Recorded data

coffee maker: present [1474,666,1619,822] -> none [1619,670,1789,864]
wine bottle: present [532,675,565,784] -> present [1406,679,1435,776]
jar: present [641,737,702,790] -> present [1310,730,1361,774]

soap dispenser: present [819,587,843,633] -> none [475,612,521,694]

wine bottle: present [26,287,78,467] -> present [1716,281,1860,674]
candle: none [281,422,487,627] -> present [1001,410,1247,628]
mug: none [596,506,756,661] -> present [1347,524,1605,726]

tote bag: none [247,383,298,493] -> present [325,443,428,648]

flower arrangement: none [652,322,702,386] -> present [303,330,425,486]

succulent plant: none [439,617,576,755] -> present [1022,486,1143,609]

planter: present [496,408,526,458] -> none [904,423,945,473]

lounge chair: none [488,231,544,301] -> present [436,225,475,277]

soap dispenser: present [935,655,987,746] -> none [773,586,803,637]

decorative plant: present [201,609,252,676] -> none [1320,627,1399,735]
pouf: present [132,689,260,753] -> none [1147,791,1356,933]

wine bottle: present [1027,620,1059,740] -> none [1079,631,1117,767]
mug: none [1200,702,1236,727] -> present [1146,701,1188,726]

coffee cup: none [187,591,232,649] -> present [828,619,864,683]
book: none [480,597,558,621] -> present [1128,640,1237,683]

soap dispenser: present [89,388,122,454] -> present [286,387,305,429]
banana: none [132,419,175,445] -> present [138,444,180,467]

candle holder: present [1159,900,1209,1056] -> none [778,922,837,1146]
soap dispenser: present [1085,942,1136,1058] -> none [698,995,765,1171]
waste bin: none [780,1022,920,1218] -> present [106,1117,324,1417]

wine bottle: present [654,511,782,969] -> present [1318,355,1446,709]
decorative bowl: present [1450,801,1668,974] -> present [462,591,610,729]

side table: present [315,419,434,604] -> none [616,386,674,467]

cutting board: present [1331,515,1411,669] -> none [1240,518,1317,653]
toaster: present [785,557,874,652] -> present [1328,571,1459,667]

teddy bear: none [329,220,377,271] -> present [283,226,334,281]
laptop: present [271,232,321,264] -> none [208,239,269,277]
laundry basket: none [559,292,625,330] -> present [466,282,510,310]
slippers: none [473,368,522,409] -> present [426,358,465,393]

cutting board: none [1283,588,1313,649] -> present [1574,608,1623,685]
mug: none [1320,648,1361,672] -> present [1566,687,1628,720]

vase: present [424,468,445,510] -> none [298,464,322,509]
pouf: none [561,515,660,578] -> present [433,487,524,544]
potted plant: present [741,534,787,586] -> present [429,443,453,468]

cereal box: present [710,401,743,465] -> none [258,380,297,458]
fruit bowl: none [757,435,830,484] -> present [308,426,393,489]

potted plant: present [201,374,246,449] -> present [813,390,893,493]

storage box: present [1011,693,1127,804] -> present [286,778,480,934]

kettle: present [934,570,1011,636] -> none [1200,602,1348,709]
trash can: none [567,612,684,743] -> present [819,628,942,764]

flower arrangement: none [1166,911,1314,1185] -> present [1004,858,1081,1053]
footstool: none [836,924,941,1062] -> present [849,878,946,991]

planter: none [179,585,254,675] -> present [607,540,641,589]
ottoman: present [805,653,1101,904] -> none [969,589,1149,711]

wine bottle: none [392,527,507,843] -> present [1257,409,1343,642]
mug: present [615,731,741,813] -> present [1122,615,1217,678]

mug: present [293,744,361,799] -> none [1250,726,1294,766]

• **Activity**:
Where a line in the entries holds "bottle", copy that line.

• **Output for this task**:
wine bottle: present [532,675,565,784] -> present [1406,679,1435,776]
wine bottle: present [26,287,78,467] -> present [1716,281,1860,674]
wine bottle: present [1027,620,1059,740] -> none [1079,631,1117,767]
wine bottle: present [654,511,782,969] -> present [1318,355,1446,709]
wine bottle: none [392,527,507,843] -> present [1257,409,1343,642]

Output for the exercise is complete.